A presidente da ABDA, Iane, que tem dois filhos, já adultos, com o transtorno, afirma que não é raro a criança se tornar um fator de estresse para essas famílias. “Existem estudos dizendo que o índice de divórcio de pais com crianças com TDAH é maior, assim como o de ansiedade entre as mães. Imagine que todo mundo olha constantemente para o seu filho… Até mesmo a escola, quando chama os pais com o intuito de fazer um alerta ou ajudar, acaba transformando isso em queixa”, diz. Por isso, a recomendação é que os pais também façam algum tipo de acompanhamento psicológico, se possível, para enfrentar a situação.
NA SALA DE AULA
“A gente não está conseguindo lidar.” “Ele não fica sentado.” “Não para de falar e atrapalha os colegas.” O rótulo de bagunceiro da turma é quase inevitável, assim como o atraso no aprendizado. Não porque as crianças com TDAH sejam menos inteligentes – muitas têm o QI acima da média, aliás – mas por não se adequarem ao modelo clássico de ensino.
“A criança com hiperatividade e déficit de atenção muitas vezes precisa se sentar à frente, longe de estímulos, como portas e janelas. Um barulho, aparentemente inofensivo, já faz com que ela perca o conteúdo. Às vezes, é necessário combinar com o professor sinais para que ela ‘volte’ caso se distraia, sem ser necessário chamar a atenção na frente da classe”, explica a neuropsicóloga e psicopedagoga Cynthia Wood, que atende crianças com essa característica há quase duas décadas. Provas em uma sala separada, mais tempo para responder às perguntas, enunciados mais curtos e diretos também podem ser de grande ajuda nas temidas avaliações.
Embora muitas escolas garantam esse tipo de atendimento personalizado para os alunos com TDAH, essa não é a regra. A dona de casa Gislaine Rodrigues, 29, mãe de Anthony, 8, por exemplo, diz ter dificuldades em fazer com que a instituição onde o filho estuda trate o caso dele como de inclusão, mesmo após a apresentação de um laudo comprovando o transtorno. “Ele precisa de atividades curtas, que prendam a atenção.

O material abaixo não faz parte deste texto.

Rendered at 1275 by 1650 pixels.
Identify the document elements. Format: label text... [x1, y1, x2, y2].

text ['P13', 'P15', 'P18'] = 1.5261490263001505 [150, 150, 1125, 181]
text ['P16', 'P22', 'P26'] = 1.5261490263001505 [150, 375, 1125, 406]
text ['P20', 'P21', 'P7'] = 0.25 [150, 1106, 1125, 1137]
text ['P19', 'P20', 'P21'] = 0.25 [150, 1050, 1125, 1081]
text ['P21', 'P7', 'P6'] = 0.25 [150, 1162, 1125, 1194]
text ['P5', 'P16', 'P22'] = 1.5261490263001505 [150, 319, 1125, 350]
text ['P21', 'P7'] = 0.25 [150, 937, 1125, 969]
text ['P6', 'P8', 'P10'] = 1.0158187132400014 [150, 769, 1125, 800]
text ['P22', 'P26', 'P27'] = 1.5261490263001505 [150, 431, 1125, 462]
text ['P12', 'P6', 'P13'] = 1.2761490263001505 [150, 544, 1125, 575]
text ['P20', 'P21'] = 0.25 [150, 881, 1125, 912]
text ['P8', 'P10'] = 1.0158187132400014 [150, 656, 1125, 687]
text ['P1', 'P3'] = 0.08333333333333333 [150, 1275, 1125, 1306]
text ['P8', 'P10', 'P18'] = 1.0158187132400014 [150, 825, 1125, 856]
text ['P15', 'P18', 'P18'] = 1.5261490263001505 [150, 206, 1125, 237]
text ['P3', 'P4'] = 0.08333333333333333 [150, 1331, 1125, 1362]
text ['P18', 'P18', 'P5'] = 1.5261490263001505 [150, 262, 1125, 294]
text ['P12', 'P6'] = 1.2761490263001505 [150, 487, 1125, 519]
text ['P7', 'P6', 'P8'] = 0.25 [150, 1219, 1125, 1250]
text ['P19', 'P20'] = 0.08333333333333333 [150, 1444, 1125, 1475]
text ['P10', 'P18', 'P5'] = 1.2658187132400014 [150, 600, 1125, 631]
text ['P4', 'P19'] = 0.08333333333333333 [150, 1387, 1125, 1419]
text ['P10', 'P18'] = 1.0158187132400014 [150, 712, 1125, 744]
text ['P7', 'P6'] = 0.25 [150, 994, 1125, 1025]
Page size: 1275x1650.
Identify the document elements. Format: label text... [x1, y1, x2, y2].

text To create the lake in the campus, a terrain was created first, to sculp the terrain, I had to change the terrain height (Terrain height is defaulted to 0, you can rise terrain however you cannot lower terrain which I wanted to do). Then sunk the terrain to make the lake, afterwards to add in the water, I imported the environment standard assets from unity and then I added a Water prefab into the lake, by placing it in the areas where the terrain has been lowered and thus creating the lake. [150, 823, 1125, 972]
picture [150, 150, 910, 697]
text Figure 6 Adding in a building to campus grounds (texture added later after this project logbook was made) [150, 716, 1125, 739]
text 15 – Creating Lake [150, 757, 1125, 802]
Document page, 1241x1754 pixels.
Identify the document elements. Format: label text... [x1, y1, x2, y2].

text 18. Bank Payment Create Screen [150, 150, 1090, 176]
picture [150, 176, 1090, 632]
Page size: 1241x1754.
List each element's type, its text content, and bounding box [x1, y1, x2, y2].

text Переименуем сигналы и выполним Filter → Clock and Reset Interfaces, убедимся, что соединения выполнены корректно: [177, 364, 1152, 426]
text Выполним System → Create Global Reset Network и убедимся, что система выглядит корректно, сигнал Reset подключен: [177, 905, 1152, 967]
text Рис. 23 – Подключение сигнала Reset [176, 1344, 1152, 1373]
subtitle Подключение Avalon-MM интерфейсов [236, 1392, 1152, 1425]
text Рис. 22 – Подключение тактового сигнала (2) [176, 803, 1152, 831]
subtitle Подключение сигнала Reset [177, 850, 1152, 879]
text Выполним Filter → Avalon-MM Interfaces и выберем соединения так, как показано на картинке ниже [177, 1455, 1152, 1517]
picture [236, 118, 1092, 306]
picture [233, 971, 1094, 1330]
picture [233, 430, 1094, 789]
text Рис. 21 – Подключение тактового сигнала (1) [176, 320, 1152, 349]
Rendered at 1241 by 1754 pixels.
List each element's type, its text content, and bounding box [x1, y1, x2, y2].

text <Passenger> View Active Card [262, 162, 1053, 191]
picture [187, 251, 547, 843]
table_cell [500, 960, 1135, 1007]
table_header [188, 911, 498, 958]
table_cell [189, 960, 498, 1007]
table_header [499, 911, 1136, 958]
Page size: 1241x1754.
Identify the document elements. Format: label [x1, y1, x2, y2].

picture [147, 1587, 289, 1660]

Quando isso não acontece, ele não para quieto. Por isso, sei que meu filho não é mais bem-vindo na escola e estou buscando outra instituição. Mas, no momento, até por conta desse diagnóstico, foi a única em que consegui vaga”, lamenta a mãe.
No Brasil, a ausência de uma legislação referente ao TDAH não é desculpa para que as escolas se recusem a oferecer um plano de ensino individualizado. “Apesar de não se tratar de um transtorno de aprendizado, ainda vemos índices de reprovação e evasão enormes entre esses alunos. Por isso, caso a escola se recuse a atender essa necessidade, é possível usar a jurisprudência, já que há processos anteriores em que eles foram beneficiados”, diz a advogada Claudia Hakim, de São Paulo, especialista em Direito de Educação.
Para Milene, mãe de Enzo, os desafios de uma criança com déficit de atenção não estão tão distantes dos de qualquer outra. “Como mãe, você tem as mesmas preocupações a médio e longo prazo. Com o vestibular, a aceitação do grupo, os relacionamentos, a independência financeira… Mas se já é difícil para os outros, imagina para o meu filho?”, questiona. Algo que todo pai e mãe deveria se perguntar antes de apontar o dedo, não?